Memory – Part 1

Today, we’re going to begin a (series?) on the intricacies of memory management, focusing exclusively on Linux and C++, and especially concentrated on our use-case: real-time efficiency.

Today we’re going to discuss a fairly low level aspect of C/C++: malloc.

We’re going to dive right in, and then spend the next entry going over types of entries/allocators. Stack vs heap, anyone?

Not So Simple

A fairly typical assumption to make is that calling free, which ‘frees’ memory, releases said memory back to the operating system. In case you didn’t know, the operating system manages the computers memory. Memory in C (and C++ but that’s a hassle to type) works by taking memory from the operating system and using it within the program. This is true of either the stack or the heap, where the stack is simply the program ‘scratch pad’ – the program grabs a block of memory where it will keep track of variables, etc. If you look at the HP-50’s stack, it’s the same idea. The heap, on the other hand, is memory used for dynamic allocation. Heap allocation is more complicated that stack allocation for reasons we’ll get into at a later date. In the mean time, however, simply think of the heap as a pile of unused memory which we can divvy up.

Anyway, we call free on heap objects to dispose of those blocks of memory. delete in C++ typically gets implemented as simply a wrapper around free, so this explanation typically works both ways. freed memory, however, isn’t typically returned to the operating system right away.
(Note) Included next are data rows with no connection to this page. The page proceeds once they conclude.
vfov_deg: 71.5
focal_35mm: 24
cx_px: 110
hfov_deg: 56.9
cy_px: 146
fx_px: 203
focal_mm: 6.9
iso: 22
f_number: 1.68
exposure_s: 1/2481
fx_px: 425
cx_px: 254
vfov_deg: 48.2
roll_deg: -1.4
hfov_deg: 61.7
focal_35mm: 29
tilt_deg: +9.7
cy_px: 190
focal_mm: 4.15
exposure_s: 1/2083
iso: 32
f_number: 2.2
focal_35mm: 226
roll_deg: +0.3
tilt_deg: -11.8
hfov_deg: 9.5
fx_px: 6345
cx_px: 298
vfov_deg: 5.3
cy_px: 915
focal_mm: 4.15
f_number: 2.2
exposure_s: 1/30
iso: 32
There’s a heavy cost with allocating memory from the OS, so typically that memory is cached in some way to make your program run faster.
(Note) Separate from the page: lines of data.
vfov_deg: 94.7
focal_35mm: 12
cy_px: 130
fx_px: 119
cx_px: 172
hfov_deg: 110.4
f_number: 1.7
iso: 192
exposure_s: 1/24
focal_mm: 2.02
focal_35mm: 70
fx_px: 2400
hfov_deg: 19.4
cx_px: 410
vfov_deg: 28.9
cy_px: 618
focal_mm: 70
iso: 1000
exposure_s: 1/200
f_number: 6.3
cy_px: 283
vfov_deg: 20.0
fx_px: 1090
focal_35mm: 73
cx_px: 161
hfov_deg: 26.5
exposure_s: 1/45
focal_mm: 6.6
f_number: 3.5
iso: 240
This brings us to the following series of problems:

  • How do we organize free memory such that we can allocate a large block of memory without making calls to free too expensive?
  • How do we reduce fragmentation and waste in the general purpose allocator? We cannot expect our memory will be a certain size, order, or frequency.
  • Concurrency! (we’re going to ignore this)

Fragmentation

I digress for a moment to talk about fragmentation. Imagine we have 32 bytes of free memory:

----------------------------------
|                                |
----------------------------------

Now, let’s perform five allocations, creating a through e:

----------------------------------
|aaaabbccccccddeeee              |
----------------------------------

Then let’s free the first four allocations:

----------------------------------
|              eeee              |
----------------------------------

And finally, let’s try to allocate a really big (16 byte) object. Oops! We can’t do that, even though there’s 28 bytes of free memory!

This is less of a problem with virtual memory, which I encourage you to google. Basically, memory is organized by pages, and memory has to be contiguous in this virtual space and not in physical space. So if we have virtual memory with a page size of 2 bytes, we could do this:

----------------------------------
|ffffffffffffffeeeeff            |
----------------------------------

And then because we’re using virtual memory, we can set up each two byte chunk so that the entire virtual memory space looks like the following:

------------------------------------------------------etc
|              eeeeffffffffffffffff                   
------------------------------------------------------etc

Anyway, what really sucks about the malloc problem is that our two primary objectives oftentimes run directly counter to each other. Keeping a linked list of free blocks will make calls best-case constant time, but unless we accept waste and fragmentation, it’s going to be worst-case more often than not.

Implementation

The simplest malloc implementation uses the system call sbrk(2) to acquire memory and then use a linked list in order to store free chunks. In this case, free is constant time, but malloc is O(n).

But wait! There’s more! We also need to store metadata about each chunk, including size, free vs in-use, free-list pointers, etc. Well, you can’t really call malloc from the allocator, so typically the metadata is stored in a header which precedes the address which is handed to the application. If the header is 16 bytes in size, the allocator will hand the program ptr and the header is stored at ptr - 16

header  ptr
v       v
------------------------------------------------------
| chunk |                                            |
------------------------------------------------------

Typically, malloc implementations will use this metadata to combine chunks of free memory if the adjacent ones are free.

header  ptr                        header  ptr
v       v                          v       v
---------------------------------------------------------------------------
| chunk |                          | chunk |                              |
---------------------------------------------------------------------------

We can find the chunk to the right using this:

struct malloc_chunk *right = (struct malloc_chunk *)(ptr + header(ptr)->size);

However, we don’t know anything about the size of the pointer to the left, so mallocs which do this will typically put the size of each block in the footer!

header  ptr                        header  ptr                          size
v       v                          v       v                             v
---------------------------------------------------------------------------
| chunk |                        |s| chunk |                            |s|
---------------------------------------------------------------------------

We can find the left chunk using this:

struct malloc_chunk *left = (struct malloc_chunk *)(ptr - footer_left(ptr) - sizeof(size_t));

But wait! More system calls to sbrk or mmap don’t necessarily guarantee contiguous virtual addresses! We have to watch out that invalid pointers aren’t dereferenced adding to a pointer that’s on the edge of what’s being managed (this would seg fault).

The solution to a lot of this complexity comes by creating a separate data structure to keep track of the virtual addresses we’re managing. Allocators such as tcmalloc simply store metadata in that structure which avoids a lot of pointer issues.